What Is Actually Happening on the Ground

Via Oglio and Via Mompiani, two of the neighbourhood's main residential arteries, have seen a measurable uptick in agency boards since January. Local agencies including Tecnocasa's Corvetto franchise and the independent broker Abitare Co. report average time-on-market for two-bedroom units dropping from 68 days in early 2025 to around 41 days this spring. That is a meaningful tightening. The tenant pool is being driven by a specific demographic: graduate students and young professionals attached to the Università degli Studi di Milano's Città Studi campus, which is a 20-minute tram ride up the No. 24 line, and increasingly by workers at the IRCCS Istituto Nazionale dei Tumori hospital complex on Via Venezian, roughly two kilometres north.

The neighbourhood's social housing legacy — large Aler-managed blocks dominate the eastern side around Piazza Corvetto — has historically suppressed prices and deterred the kind of speculative buying that inflated Nolo in 2022 and 2023. That legacy now looks like a floor rather than a ceiling: there is genuine affordable stock to buy into, and the planning risk of sudden over-supply is lower than in gentrification hotspots where developers have stacked up permissions.

Comune di Milano's Piano di Governo del Territorio, the city's master zoning document currently under revision for a 2027 update, designates the Corvetto-Rogoredo corridor as a Zone di Trasformazione Urbana — an urban transformation zone. That classification unlocks municipal co-investment in public realm improvements, which in practice means widened pavements, improved cycling infrastructure along the Naviglio Pavese canal edge, and phased commercial ground-floor activation. The first visible phase, a redesign of Piazza Martini, is scheduled for tender in the fourth quarter of 2026.
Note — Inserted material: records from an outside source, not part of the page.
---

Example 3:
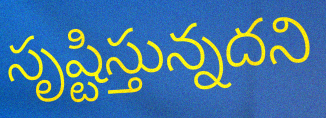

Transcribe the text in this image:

సృష్టిస్తున్నదని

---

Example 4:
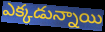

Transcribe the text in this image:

ఎక్కడున్నాయి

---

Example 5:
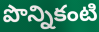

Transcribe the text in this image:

పొన్నికంటిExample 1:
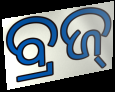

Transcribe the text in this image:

ବ୍ରଜ୍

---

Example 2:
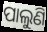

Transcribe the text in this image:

ପାଲୁଣି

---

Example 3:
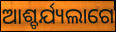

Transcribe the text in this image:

ଆଶ୍ଚର୍ଯ୍ୟଲାଗେ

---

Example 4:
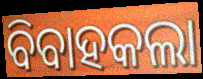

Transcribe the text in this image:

ବିବାହକଲା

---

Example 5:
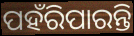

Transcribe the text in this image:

ପହଁରିପାରନ୍ତିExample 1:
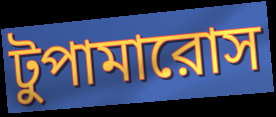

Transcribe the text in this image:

টুপামারোস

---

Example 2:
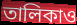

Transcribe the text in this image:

তালিকাও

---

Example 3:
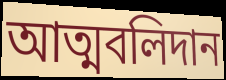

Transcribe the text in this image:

আত্মবলিদান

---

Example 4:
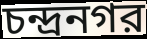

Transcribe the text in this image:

চন্দ্রনগর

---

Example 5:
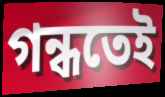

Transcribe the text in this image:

গন্ধতেই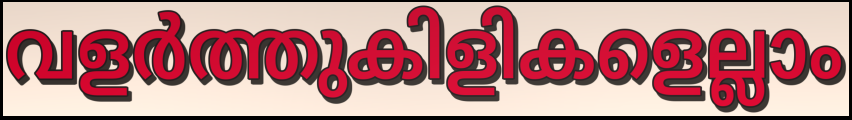
വളർത്തുകിളികളെല്ലാം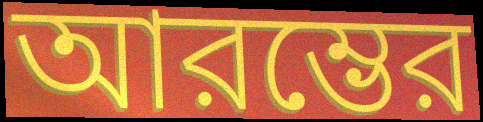
আরম্ভের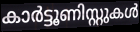
കാർട്ടൂണിസ്റ്റുകൾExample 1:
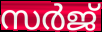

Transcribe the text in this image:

സർജ്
The Numbers Investors Are Running

A standard investor calculation for a 55-square-metre refurbished flat on Via Oglio looks roughly like this: purchase at €2,800 per square metre equals €154,000, plus notary, agency and light renovation costs of around €22,000, producing a total outlay near €176,000. Monthly rent of €1,150 gives annual gross income of €13,800 — a gross yield of 7.8% before taxes and property charges. Net yields after IMU municipal property tax (second-home rate of 1.06% of cadastral value), building service charges and vacancy provision typically land between 4.5% and 5.2%. For context, a comparable outlay in Isola would produce gross yields of 3.9% at current prices.
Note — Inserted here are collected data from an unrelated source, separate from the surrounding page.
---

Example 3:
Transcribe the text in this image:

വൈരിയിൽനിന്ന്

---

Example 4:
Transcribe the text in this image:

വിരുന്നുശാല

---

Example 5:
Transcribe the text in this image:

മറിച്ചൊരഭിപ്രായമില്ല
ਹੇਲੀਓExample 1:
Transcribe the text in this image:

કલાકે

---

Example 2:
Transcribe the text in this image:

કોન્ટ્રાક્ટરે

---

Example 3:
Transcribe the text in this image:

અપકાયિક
There are risks. Corvetto's commercial strip on Viale Lucania remains patchy, with a higher-than-average retail vacancy rate. The neighbourhood sits outside the central congestion charge Area C perimeter, which is an advantage for car-owning tenants but also a reminder that some city-centre employers factor in that daily cost when choosing where to live.

Investors entering now should prioritise buildings with recent seismic and energy upgrades — Superbonus-era interventions that push a property into energy class D or above command a rent premium of roughly 8–12% and substantially reduce void periods. Register with the Corvetto branch of FIMAA, the Italian estate agents' federation, to access off-market listings before they hit public portals. The window before this yield story becomes consensus knowledge, and prices begin to follow, is probably measured in months, not years.